Rosanne Cash‘s new CD, The River & the Thread, is also tied to a geographic location. The songs, written by Cash and collaborator/husband John Leventhal, were inspired by the South (contemporary and historical). Even though she now lives in California, Cash has an especially emotional relationship to Memphis, where she was born, and her father’s home state of Arkansas. Rosanne has a very active life in social media – follow her on Twitter @rosannecash (and while you’re at it, follow @FolkAlley).

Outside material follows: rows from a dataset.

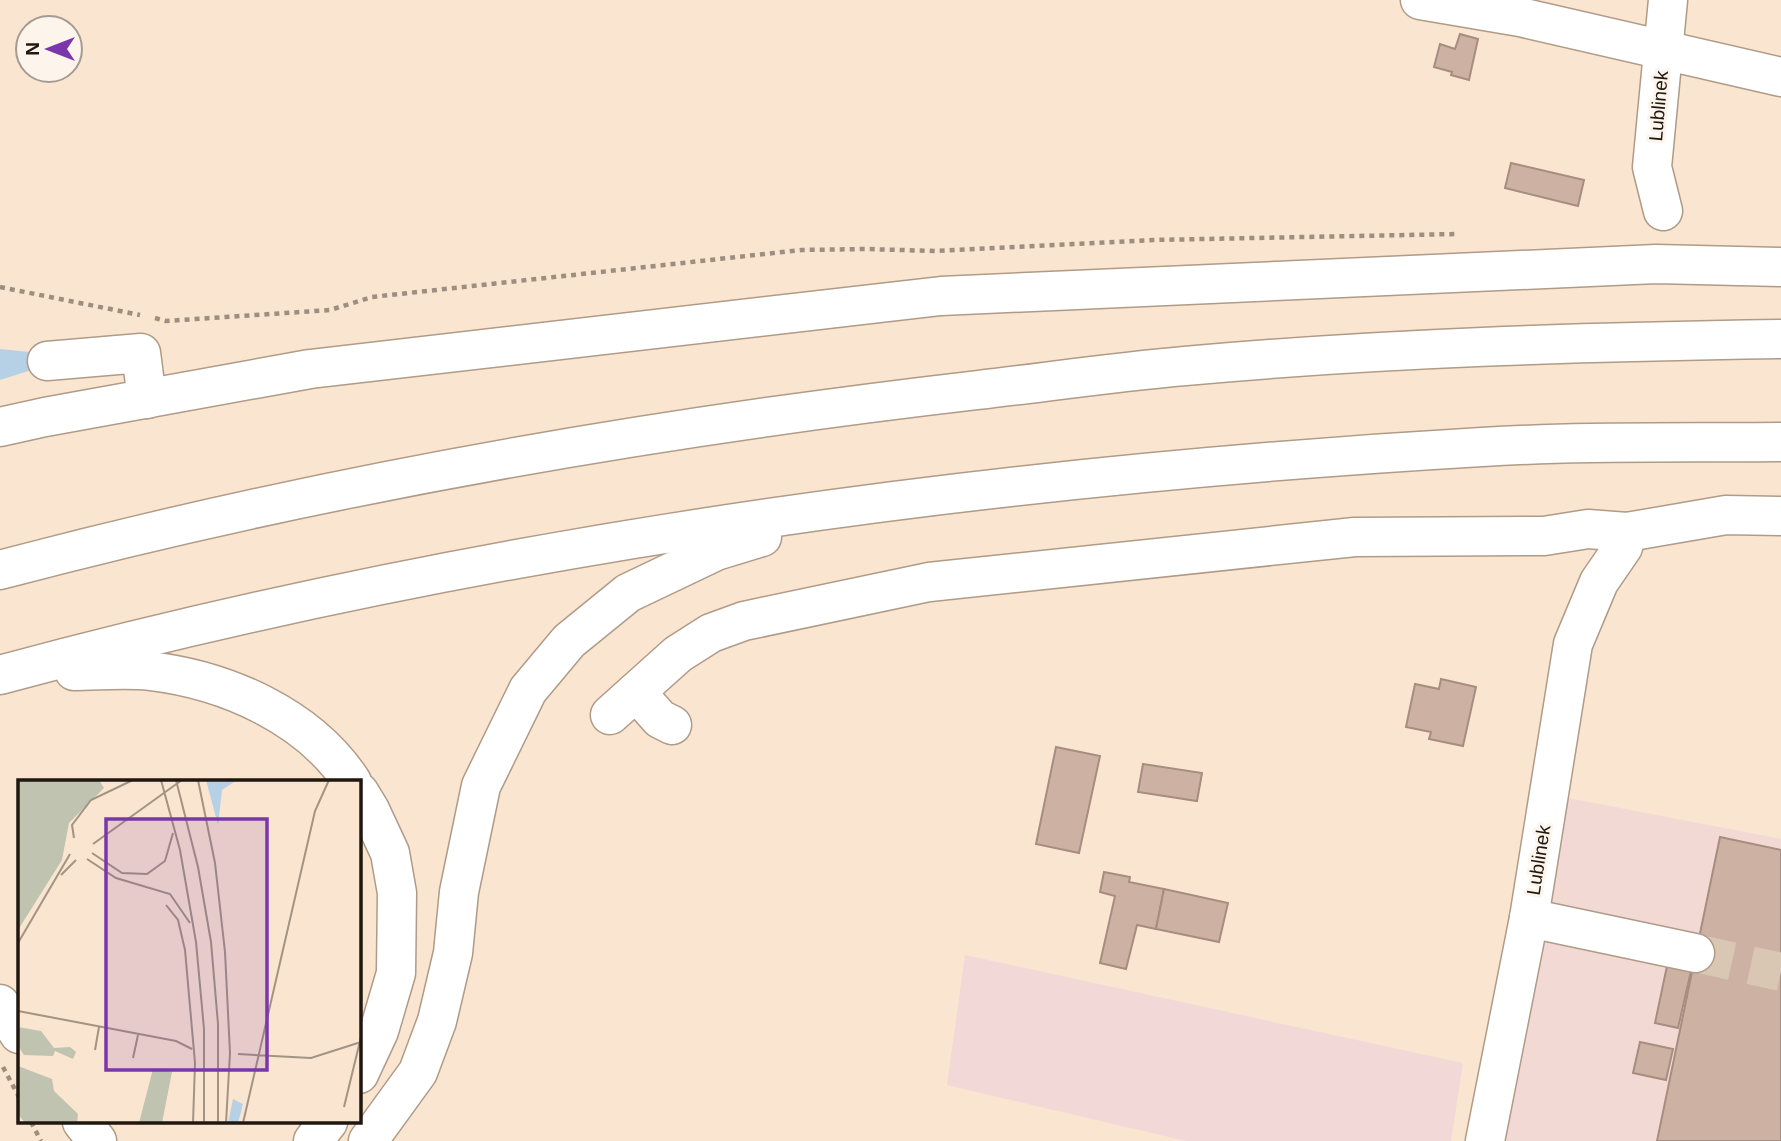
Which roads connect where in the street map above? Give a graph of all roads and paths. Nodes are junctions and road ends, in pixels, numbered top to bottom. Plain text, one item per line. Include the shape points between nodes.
1 (1420, 0) edge
2 (1668, 0) edge
3 (1663, 51) junction
4 (1781, 77) edge
5 (1663, 211) dead end
6 (1466, 234) dead end
7 (1781, 267) edge
8 (0, 286) edge
9 (1781, 339) edge
10 (47, 361) dead end
11 (147, 398) junction
12 (0, 428) edge
13 (1781, 442) edge
14 (873, 502) junction
15 (1781, 516) edge
16 (1627, 532) junction
17 (0, 570) edge
18 (6, 674) edge
19 (672, 724) dead end
20 (351, 780) edge
21 (360, 794) edge
22 (1529, 918) junction
23 (1695, 953) tunnel mouth
24 (11, 1032) edge
25 (360, 1072) edge
26 (18, 1089) edge
27 (32, 1124) edge
28 (59, 1124) edge
29 (84, 1124) edge
30 (326, 1124) edge
31 (41, 1141) edge
32 (66, 1141) edge
33 (97, 1141) edge
34 (313, 1141) edge
35 (368, 1141) edge
36 (1485, 1141) edge

1 - 3 main road
2 - 3 main road, Lublinek
3 - 4 main road
3 - 5 main road, Lublinek via 1652,167
6 - 8 path via 1153,240 935,251 801,250 373,297 330,310 166,321
7 - 11 main road via 1656,264 941,296 310,369
9 - 17 main road via 1449,348 1183,366 873,402 683,429 342,489
10 - 11 main road via 141,353
11 - 12 main road
13 - 14 main road via 1486,446 1100,475
14 - 18 main road via 647,535 425,576 219,619
14 - 35 main road via 716,551 628,593 569,640 528,690 481,786 438,1021 418,1072
15 - 16 main road via 1726,516
16 - 19 main road via 1588,529 1544,536 1355,537 929,582 711,633 678,654 622,704
16 - 22 main road, Lublinek via 1623,547 1599,582 1573,644
18 - 20 main road via 148,671 248,696 296,724 341,764
21 - 25 main road via 390,853 397,892 396,973 379,1031
22 - 23 main road
22 - 36 main road, Lublinek
24 - 26 path
27 - 31 path
28 - 32 main road
29 - 33 main road
30 - 34 main road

A longtime songwriter stepping back into the spotlight, Irene Kelley returns with her third solo album, Pennsylvania Coal. Kelley’s breakout as a songwriter came at age 19 when she felt the need to sing the glories of her home state in "Pennsylvania Is My Home," which also produced a PBS documentary. When her first solo album went unreleased in the ’80s, she turned to writing successful songs for some of the most-popular bluegrass and country stars in the business – including Ricky Skaggs, Loretta Lynn, Rhonda Vincent, Trisha Yearwood and Alan Jackson. The new CD goes back to her roots to tell heartfelt stories of life in coal country.
Parker Millsap adds to Oklahoma’s reputation as being home to great musicians. John Fullbright and Samantha Crain are recent adds to a list that dates back to Woody Guthrie and Gene Autry (among others, Blake Shelton, Reba McEntire, Carrie Underwood and Vince Gill are also on the list). Parker’s gritty approach to singing and songwriting belies his age. Still in his early 20s, his music sounds like it has already lived a long, hard life. Check in with Parker at the start of what should be a promising career on his debut eponymous CD.